Disulfur monoxide and polysulfur oxides

Disulfur monoxide (S2O, arranged as bent SSO) is an unstable molecule at Io temperatures, decomposing to form SO2 and S3 (Steudel and Steudel, 2004). S3 and S2O can then react to form S5O and bimolecular decomposition of the latter produces SO2, S3, and S4. This decomposition of S2O occurs at 100 K or below (Blukis and Myers, 1965; Hapke and Graham, 1989) and explains the red color of S2O when deposited at cryogenic temperatures (Steudel and Steudel, 2004). Pure or nearly pure S2O concentrations can undergo radical-chain polymerization forming polysulfur oxides (PSO) - chains of sulfur atoms with occasional oxygen atoms attached to the side.

The fundamental SO stretch band of pure condensed S2O occurs at 1,165cm-1, the SO bend at 388 cm-1, and the SS stretch at 679 cm-1 (Blukis and Myers, 1965). The SO stretch bands for S5O and PSO are at 1,119 and 1,123 cm-1, respectively (Steudel, 2003c). The formation and mid- to near-infrared spectra of S2O and PSO are currently being studied in B. Schmitt's laboratory (Baklouti et al., 2004). Photolysis of S2O produces a cyclic isomer (Lo et al., 2002).

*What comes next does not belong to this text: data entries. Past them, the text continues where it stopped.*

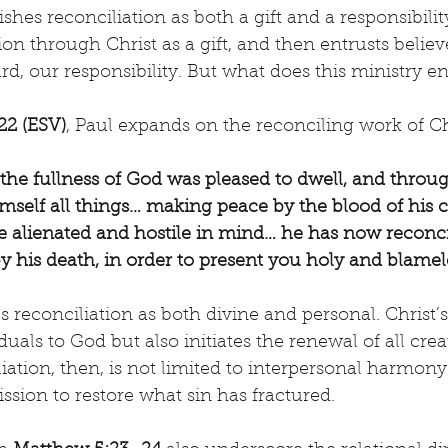
shes reconciliation as both a gift and a responsibilit
tion through Christ as a gift, and then entrusts believ
d, our responsibility. But what does this ministry en
22 (ESV)
, Paul expands on the reconciling work of Ch
l the fullness of God was pleased to dwell, and throu
imself all things… making peace by the blood of his c
alienated and hostile in mind… he has now reconcil
by his death, in order to present you holy and blamel
s reconciliation as both divine and personal. Christ’
duals to God but also initiates the renewal of all crea
iation, then, is not limited to interpersonal harmony—
sion to restore what sin has fractured.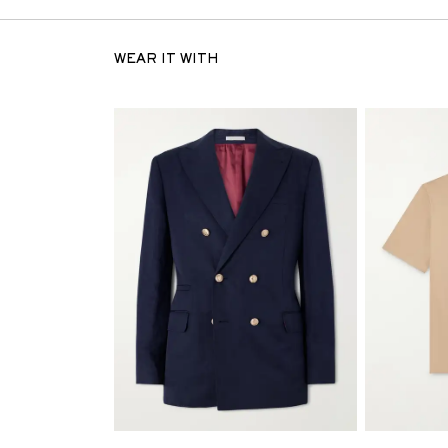
WEAR IT WITH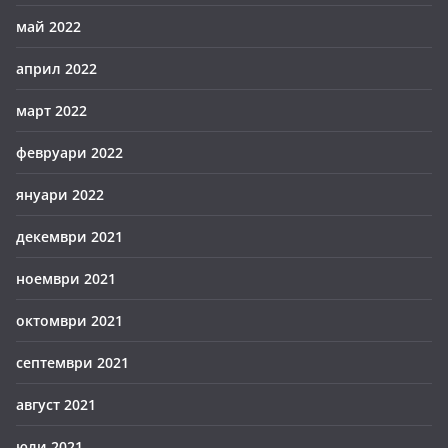
май 2022
април 2022
март 2022
февруари 2022
януари 2022
декември 2021
ноември 2021
октомври 2021
септември 2021
август 2021
юли 2021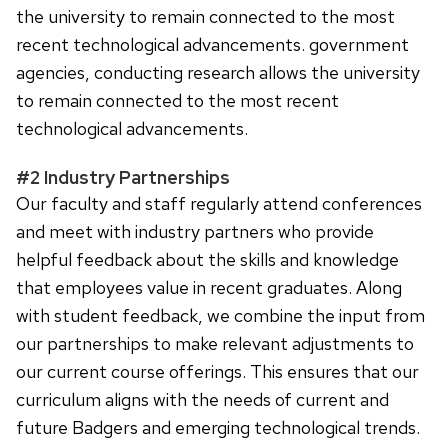
the university to remain connected to the most
recent technological advancements. government
agencies, conducting research allows the university
to remain connected to the most recent
technological advancements.
#2 Industry Partnerships
Our faculty and staff regularly attend conferences
and meet with industry partners who provide
helpful feedback about the skills and knowledge
that employees value in recent graduates. Along
with student feedback, we combine the input from
our partnerships to make relevant adjustments to
our current course offerings. This ensures that our
curriculum aligns with the needs of current and
future Badgers and emerging technological trends.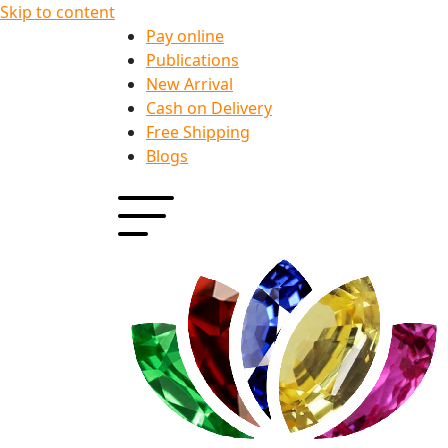
Skip to content
Pay online
Publications
New Arrival
Cash on Delivery
Free Shipping
Blogs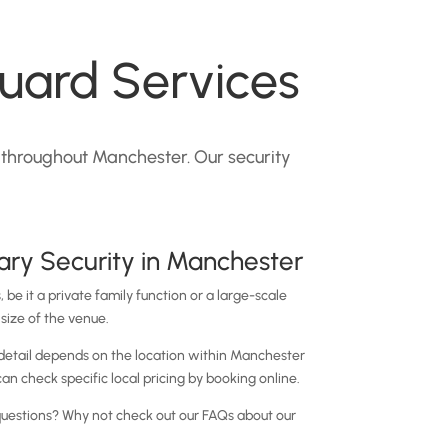
uard Services
 throughout Manchester. Our security
ry Security in Manchester
 be it a private family function or a large-scale
size of the venue.
 detail depends on the location within Manchester
an check specific local pricing by booking online.
l questions? Why not check out our FAQs about our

The original motivation for Hapke's (1989) suggestion for S2O and PSO on Io was to explain Io's near-ultraviolet reflectance spectrum that he showed was discrepant with S8(a) reflectance. It was later shown that reflectance by other sulfur allotropes was consistent with Io's spectrum (see above), so there is presently no need to invoke S2O or PSO on Io. Additionally, S2O is a minor constituent in the plumes (<1% molar, Zolotov and Fegley, 2000) and will be reduced even further by thermal decomposition reactions as discussed above, producing plume S5O that will be deposited on the surface and then photolyzed to SO2 and elemental sulfur (Steudel and Steudel, 2004). Conversely, plume sulfur monoxide (see above) may react to form S2O, so the monomers and PSO may be present as minor species with their signatures evident as overtones at ^2,330 cm-1 (4.29 ^m) and 2,246 cm-1 (4.45 ^m) respectively. These predicted positions straddle the strong band of SO2 and although no features attributable to S2O or PSO are evident, uncertainty in the positions and strengths preclude establishing upper limits. The cyclic form of S2O may be present on Io based on features at 800 and 580 cm-1 in the Voyager thermal emission spectrum that may match transitions of cyclic S2O (Lo et al., 2002).